April 24, 2008
Matt Spangler (202-452-5130)
Peg Sorensen (202-557-3564)
Link to the NEPA Handbook
BLM Announces Revisions to Handbook Designed to
Make Environmental Reviews More Efficient
The Bureau of Land Management today announced new guidance designed to make its environmental reviews more effective and efficient.
The BLM published in the Federal Register a notice announcing the availability of the revised version of its handbook guiding implementation of the National Environmental Policy Act (NEPA). The NEPA Handbook provides instructions, procedures, and examples for complying with the Council on Environmental Quality’s regulations and the Department of the Interior’s Departmental Manual guidance for implementing NEPA.
The objectives of the NEPA Handbook are to establish systematic practices for integrating NEPA into the planning and decisionmaking processes used by the BLM, and to promote efficiency in the preparation and documentation of NEPA compliance. The NEPA Handbook is intended for use by BLM managers, field staff, and other personnel for oversight and compliance with NEPA within their program areas.
The NEPA Handbook was last revised in 1988. The current version is the result of nearly two years of work by a diverse team of BLM specialists who drafted the revised NEPA Handbook based on changes in Departmental Manual guidance regarding implementation of NEPA for public land management.
Revisions to the 1988 NEPA Handbook were designed to support decisionmaking by BLM staff, as well as to avoid redundant or unnecessary documentation.
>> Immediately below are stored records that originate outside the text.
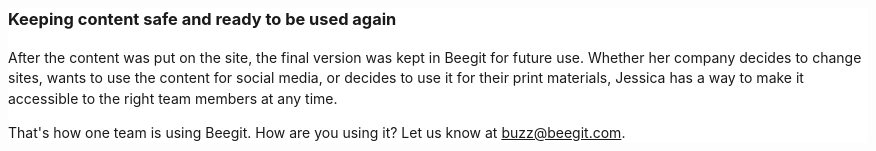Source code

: ### Keeping content safe and ready to be used again 
After the content was put on the site, the final version was kept in Beegit for future use. Whether her company decides to change sites, wants to use the content for social media, or decides to use it for their print materials, Jessica has a way to make it accessible to the right team members at any time. 

That's how one team is using Beegit. How are you using it? Let us know at [buzz@beegit.com](mailto:buzz@beegit.com). 

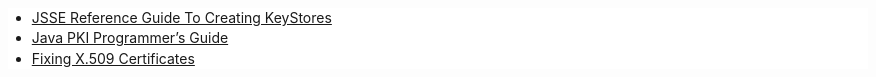 * [JSSE Reference Guide To Creating KeyStores](https://docs.oracle.com/javase/8/docs/technotes/guides/security/jsse/JSSERefGuide.html#CreateKeystore)
* [Java PKI Programmer’s Guide](https://docs.oracle.com/javase/8/docs/technotes/guides/security/certpath/CertPathProgGuide.html)
* [Fixing X.509 Certificates](https://tersesystems.com/2014/03/20/fixing-x509-certificates/)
Key changes in the new version include guidance on cumulative effects analysis; definition of issues requiring analysis; clarification of the meaning of “significant” effects; and discussion of public involvement requirements for environmental assessments and other proceedings.
In today’s notice, the BLM invites the public to share comments on the NEPA Handbook, though a formal comment period on the document was not opened.
The National Environmental Policy Act of 1969 mandates that every Federal agency prepare a detailed statement of the effects of “major Federal actions significantly affecting the quality of the human environment.” The NEPA process is intended to help public officials make decisions that are based on an understanding of environmental consequences, and take actions that protect, restore, and enhance the environment.
In August 2007, the BLM published a set of revisions to the Department of the Interior’s Departmental Manual, which guides the BLM’s implementation of NEPA. The revisions to the Departmental Manual have also been incorporated into the NEPA handbook.
The BLM manages more land – 258 million surface acres – than any other Federal agency. Most of this public land is located in 12 Western States, including Alaska. The Bureau, with a budget of about $1 billion, also administers 700 million acres of sub-surface mineral estate throughout the nation. The BLM’s multiple-use mission is to sustain the health and productivity of the public lands for the use and enjoyment of present and future generations. The Bureau accomplishes this by managing such activities as outdoor recreation, livestock grazing, mineral development, and energy production, and by conserving natural, historical, and cultural resources on the public lands.